Experimental Design Details
The experiment consists of four stages and a post-experimental questionnaire, as described in more detail below.
Stage 1
- Participants play 8 rounds. In each round, they can solve up to 11 math tasks.
- Math tasks are summation exercises with increasing difficulty within a given round, starting from easy (e.g., 2+4) to difficult (e.g., 12+45+32+28)
- The duration of each round is 40 seconds.
- Participants receive 10 points for each correctly solved task.
- If they correctly solve all tasks in less than 40 seconds, they receive a bonus for finishing early (5 points for each remaining second)
Stage 2
- Participants play 8 rounds.
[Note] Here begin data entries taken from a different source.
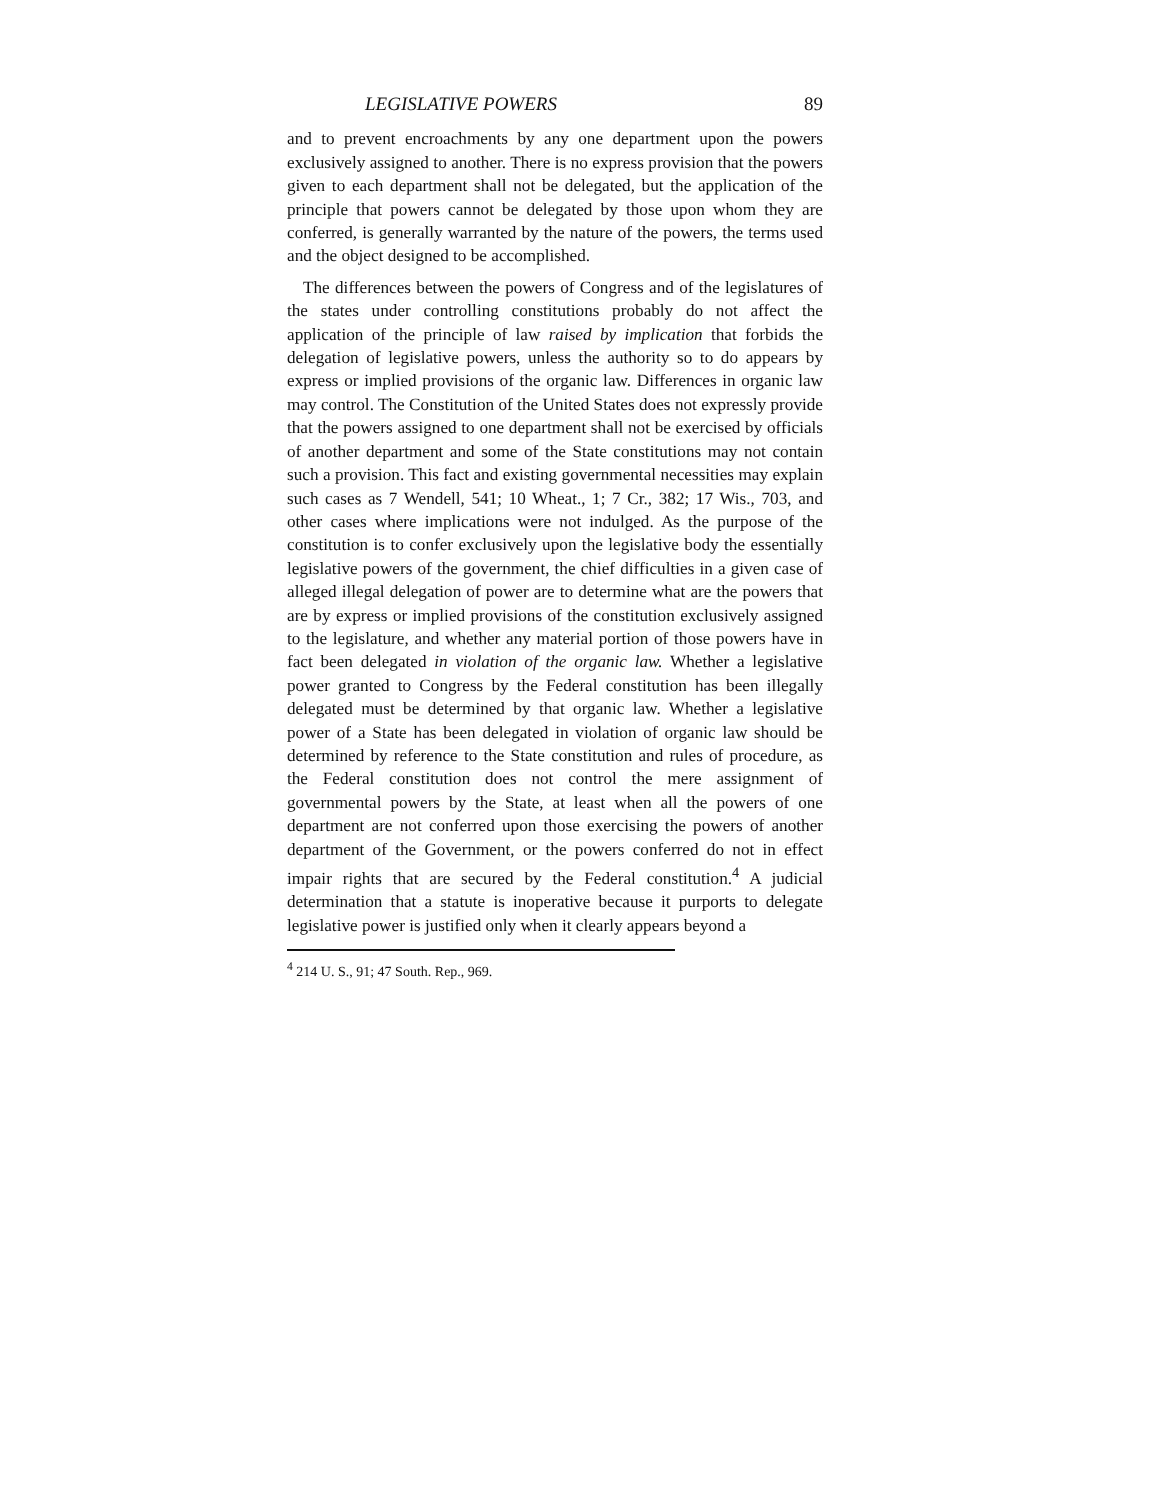LEGISLATIVE POWERS 89
and to prevent encroachments by any one department upon the powers exclusively assigned to another. There is no express provision that the powers given to each department shall not be delegated, but the application of the principle that powers cannot be delegated by those upon whom they are conferred, is generally warranted by the nature of the powers, the terms used and the object designed to be accomplished.
The differences between the powers of Congress and of the legislatures of the states under controlling constitutions probably do not affect the application of the principle of law raised by implication that forbids the delegation of legislative powers, unless the authority so to do appears by express or implied provisions of the organic law. Differences in organic law may control. The Constitution of the United States does not expressly provide that the powers assigned to one department shall not be exercised by officials of another department and some of the State constitutions may not contain such a provision. This fact and existing governmental necessities may explain such cases as 7 Wendell, 541; 10 Wheat., 1; 7 Cr., 382; 17 Wis., 703, and other cases where implications were not indulged. As the purpose of the constitution is to confer exclusively upon the legislative body the essentially legislative powers of the government, the chief difficulties in a given case of alleged illegal delegation of power are to determine what are the powers that are by express or implied provisions of the constitution exclusively assigned to the legislature, and whether any material portion of those powers have in fact been delegated in violation of the organic law. Whether a legislative power granted to Congress by the Federal constitution has been illegally delegated must be determined by that organic law. Whether a legislative power of a State has been delegated in violation of organic law should be determined by reference to the State constitution and rules of procedure, as the Federal constitution does not control the mere assignment of governmental powers by the State, at least when all the powers of one department are not conferred upon those exercising the powers of another department of the Government, or the powers conferred do not in effect impair rights that are secured by the Federal constitution.<sup>4</sup> A judicial determination that a statute is inoperative because it purports to delegate legislative power is justified only when it clearly appears beyond a
<sup>4</sup> 214 U. S., 91; 47 South. Rep., 969.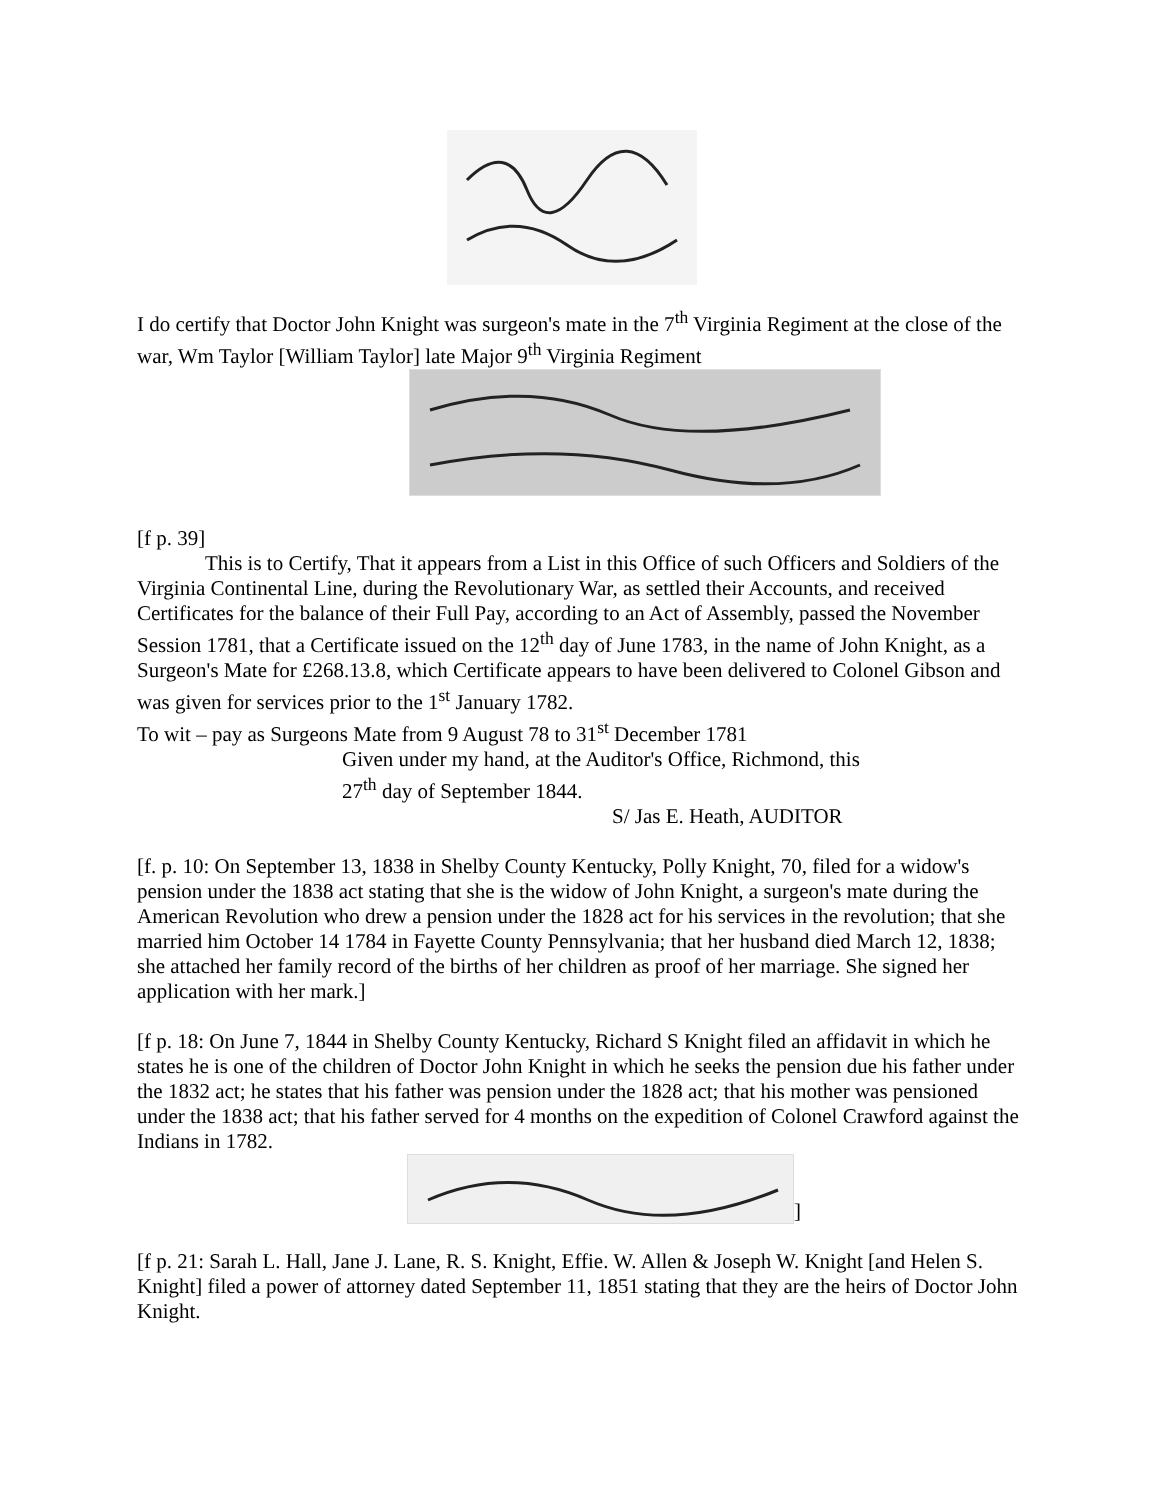I do certify that Doctor John Knight was surgeon's mate in the 7<sup>th</sup> Virginia Regiment at the close of the war, Wm Taylor [William Taylor] late Major 9<sup>th</sup> Virginia Regiment
[f p. 39]
This is to Certify, That it appears from a List in this Office of such Officers and Soldiers of the Virginia Continental Line, during the Revolutionary War, as settled their Accounts, and received Certificates for the balance of their Full Pay, according to an Act of Assembly, passed the November Session 1781, that a Certificate issued on the 12<sup>th</sup> day of June 1783, in the name of John Knight, as a Surgeon's Mate for £268.13.8, which Certificate appears to have been delivered to Colonel Gibson and was given for services prior to the 1<sup>st</sup> January 1782.
To wit – pay as Surgeons Mate from 9 August 78 to 31<sup>st</sup> December 1781
Given under my hand, at the Auditor's Office, Richmond, this
27<sup>th</sup> day of September 1844.
S/ Jas E. Heath, AUDITOR
[f. p. 10: On September 13, 1838 in Shelby County Kentucky, Polly Knight, 70, filed for a widow's pension under the 1838 act stating that she is the widow of John Knight, a surgeon's mate during the American Revolution who drew a pension under the 1828 act for his services in the revolution; that she married him October 14 1784 in Fayette County Pennsylvania; that her husband died March 12, 1838; she attached her family record of the births of her children as proof of her marriage. She signed her application with her mark.]
[f p. 18: On June 7, 1844 in Shelby County Kentucky, Richard S Knight filed an affidavit in which he states he is one of the children of Doctor John Knight in which he seeks the pension due his father under the 1832 act; he states that his father was pension under the 1828 act; that his mother was pensioned under the 1838 act; that his father served for 4 months on the expedition of Colonel Crawford against the Indians in 1782.
]
[f p. 21: Sarah L. Hall, Jane J. Lane, R. S. Knight, Effie. W. Allen & Joseph W. Knight [and Helen S. Knight] filed a power of attorney dated September 11, 1851 stating that they are the heirs of Doctor John Knight.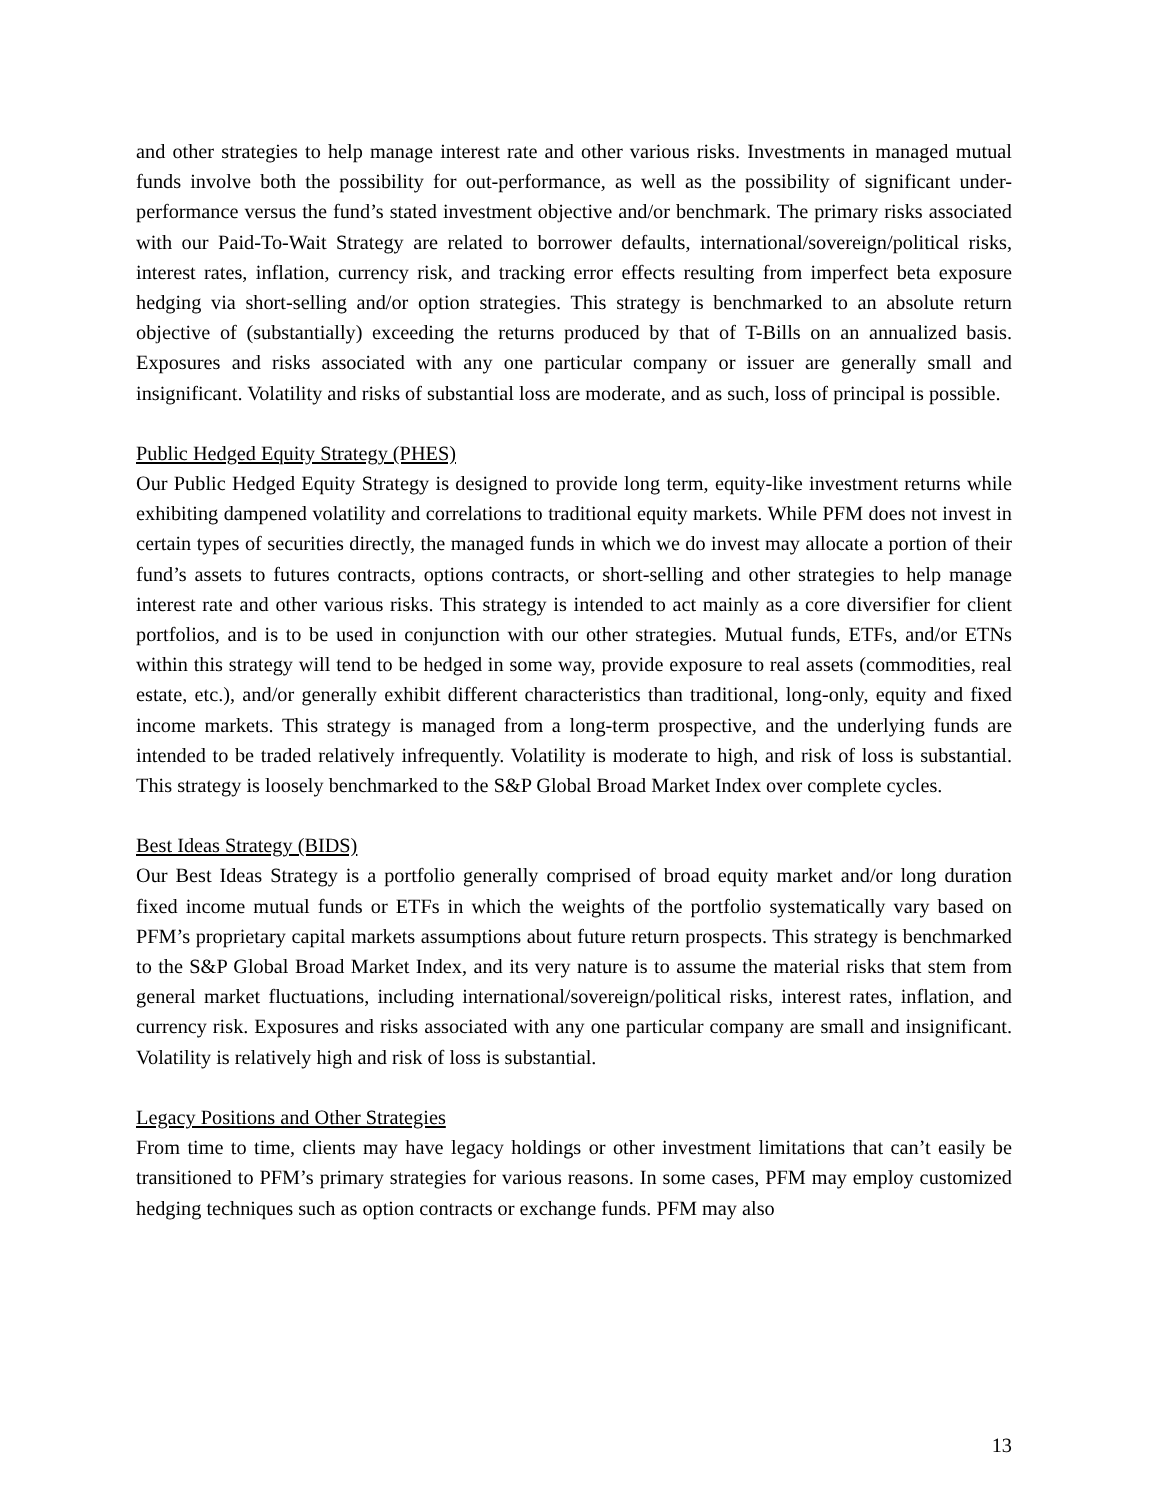and other strategies to help manage interest rate and other various risks. Investments in managed mutual funds involve both the possibility for out-performance, as well as the possibility of significant under-performance versus the fund’s stated investment objective and/or benchmark. The primary risks associated with our Paid-To-Wait Strategy are related to borrower defaults, international/sovereign/political risks, interest rates, inflation, currency risk, and tracking error effects resulting from imperfect beta exposure hedging via short-selling and/or option strategies. This strategy is benchmarked to an absolute return objective of (substantially) exceeding the returns produced by that of T-Bills on an annualized basis. Exposures and risks associated with any one particular company or issuer are generally small and insignificant. Volatility and risks of substantial loss are moderate, and as such, loss of principal is possible.
Public Hedged Equity Strategy (PHES)
Our Public Hedged Equity Strategy is designed to provide long term, equity-like investment returns while exhibiting dampened volatility and correlations to traditional equity markets. While PFM does not invest in certain types of securities directly, the managed funds in which we do invest may allocate a portion of their fund’s assets to futures contracts, options contracts, or short-selling and other strategies to help manage interest rate and other various risks. This strategy is intended to act mainly as a core diversifier for client portfolios, and is to be used in conjunction with our other strategies. Mutual funds, ETFs, and/or ETNs within this strategy will tend to be hedged in some way, provide exposure to real assets (commodities, real estate, etc.), and/or generally exhibit different characteristics than traditional, long-only, equity and fixed income markets. This strategy is managed from a long-term prospective, and the underlying funds are intended to be traded relatively infrequently. Volatility is moderate to high, and risk of loss is substantial. This strategy is loosely benchmarked to the S&P Global Broad Market Index over complete cycles.
Best Ideas Strategy (BIDS)
Our Best Ideas Strategy is a portfolio generally comprised of broad equity market and/or long duration fixed income mutual funds or ETFs in which the weights of the portfolio systematically vary based on PFM’s proprietary capital markets assumptions about future return prospects. This strategy is benchmarked to the S&P Global Broad Market Index, and its very nature is to assume the material risks that stem from general market fluctuations, including international/sovereign/political risks, interest rates, inflation, and currency risk. Exposures and risks associated with any one particular company are small and insignificant. Volatility is relatively high and risk of loss is substantial.
Legacy Positions and Other Strategies
From time to time, clients may have legacy holdings or other investment limitations that can’t easily be transitioned to PFM’s primary strategies for various reasons. In some cases, PFM may employ customized hedging techniques such as option contracts or exchange funds. PFM may also
13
In each round, they can solve up to 11 code entry tasks.
- For the code-entry task, participants need to memorize and enter numerical codes that are displayed on their screens.
- Within a given round, the difficulty of codes to be entered decreases, starting from difficult (7-digits) to easy (4-digits)
- The duration of each round is 40 seconds.
- Participants receive 10 points for each correctly solved task.
- If they correctly solve all tasks in less than 40 seconds, they receive a bonus for finishing early (5 points for each remaining second)
Stage 3
- Participants play 5 rounds, in which they can work on, both, the math task and the code entry tasks.
- The difficulties of the math and code entry task are identical to the setup in stage 1 and stage 2, respectively.
- Participants have 40 seconds per round to work on both tasks.
- Participants see one task at a time on their screen and can freely switch between the two tasks during the duration of each round.
- Participants receive 10 points for each correctly solved task.
Stage 4
- Based on participants’ performance in Stage 1 and Stage 2, we estimate for each subject the attention allocation that is expected to maximize their total payoff in a scenario where they work on both tasks.
- We elicit participants’ willingness to pay (WTP) for a tool that informs them on their individually recommended attention allocation and reminds them to switch tasks.
- We elicit WTP via a variant of the DOSE procedure for two different incentive levels.
- After the WTP elicitation, participants are randomly assigned to different treatments. Treatments vary whether participants face a high vs. low incentive level in Stage 4 and whether (i) participants are / are not exposed to the information tool, depending on their WTP, (ii) do not receive information regardless of their WTP, (iii) do receive information regardless of their WTP.
- After randomization into treatments, participants play 5 rounds, in which they can work on, both, the math task and the code entry tasks.
- Participants assigned to the HIGH incentive condition receive 12 points per correctly solved task, participants assigned to the LOW incentive condition receive 10 points per correctly solved task.
Post-experimental questionnaire:
- Participants fill out a short survey with questions on sociodemographic characteristics, subjective perceptions of the information tool from Stage 4 and a 6-item version of the cognitive reflection test.
All rounds of the experiment are paid out to subjects. Points are converted into GBP at an exchange rate of 400 points = 1 GPB. Subjects receive feedback on their earnings and the performance in the different stages only after the final round of the experiment.